I believe the problem lies with the Ext.Date.formatFunctions.MS function and the following override resolves the issue:

Ext.Date.formatFunctions.MS = function () { return '/Date(' + this.getTime() + Ext.Date.getGMTOffset(this) + ')/'; };

If you now look at what ExtJS is sending using fiddler, you'll see this:

{"dateOfBirth":"/Date(132361200000+0100)/"}

This is still legal JSON/JavaScript, but also in the correct format. The forward slash is simply not escaped and indeed, WCF will parse/interpret this correctly. In fact, ExtJS itself will now also correctly parse a string with an MS format date that it formatted itself. Seems to me to be a sensible test case to include :-)
For reference, I've attached 2 files with the relevant sessions which I captured using Fiddler. The one that failed is using the original ExtJS 4.1.3 Ext.Date.formatFunctions.MS function. The file with the successful sessions uses the patched version.
Please correct me if I'm wrong. If not, please include the correct fix in the next patch/release of ExtJS :-)

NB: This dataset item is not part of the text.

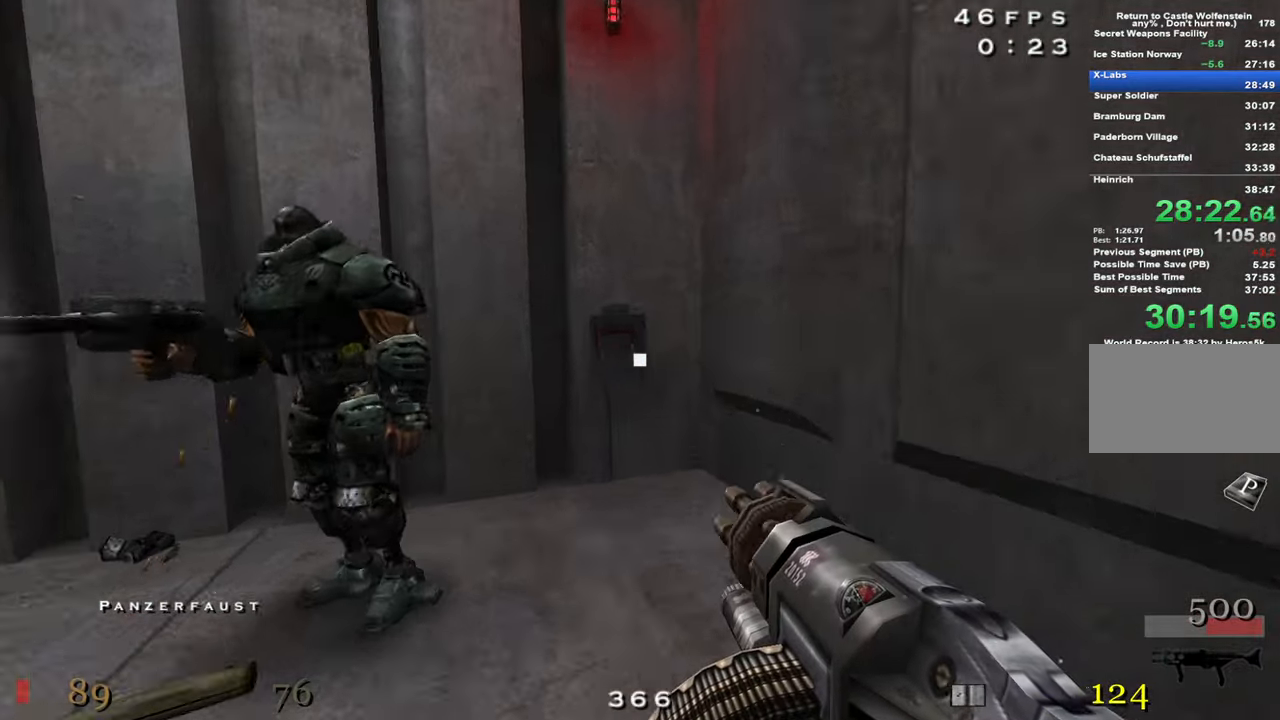
{"keys": ["a", "s"], "events": [[216, "w", "up"], [266, "f", "down"], [266, "shift", "up"], [366, "f", "up"], [366, "s", "down"], [450, "a", "down"]]}
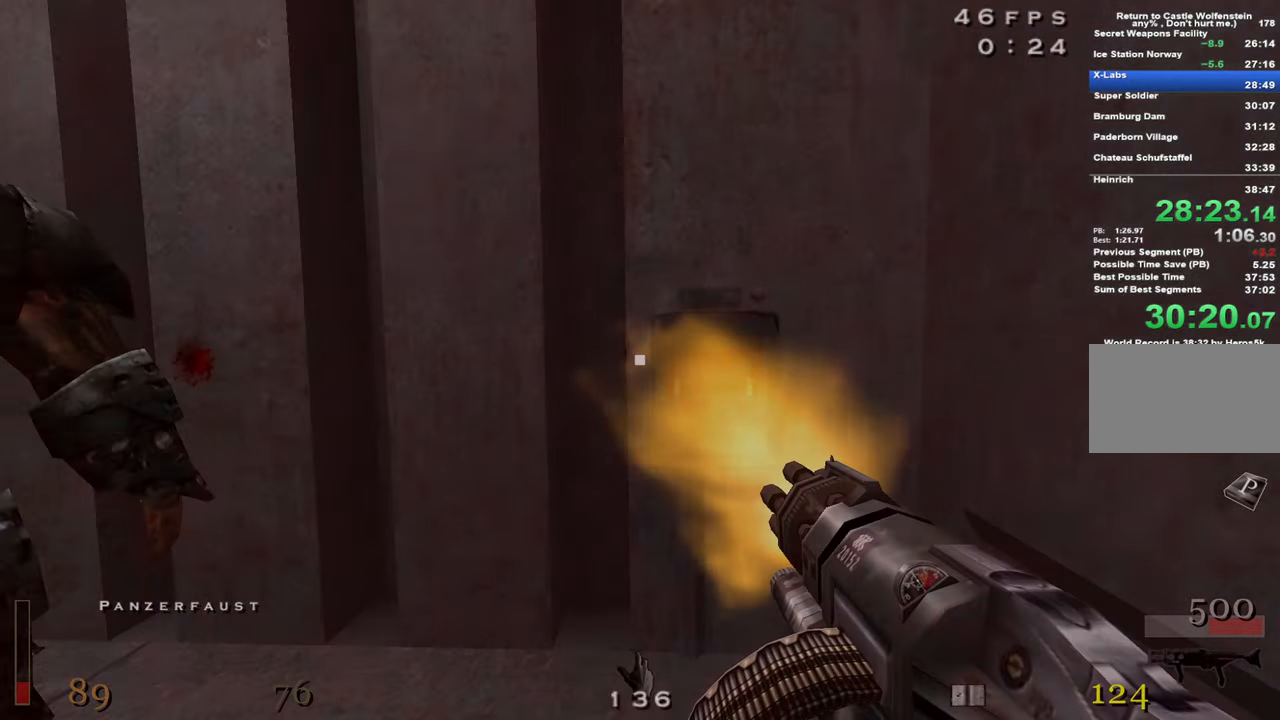
{"keys": ["a"], "events": [[416, "s", "up"]]}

For some background on the MS date format and it's rationale, see http://weblogs.asp.net/bleroy/archive/2008/01/18/dates-and-json.aspx
I explains how a little bit of ambiguity in the JSON spec is used to be able to differentiate between a string and a date literal. In essence, one has to ensure that what goes over the wire in case of a date is exactly \/Date... i.e. an escaped forward slash.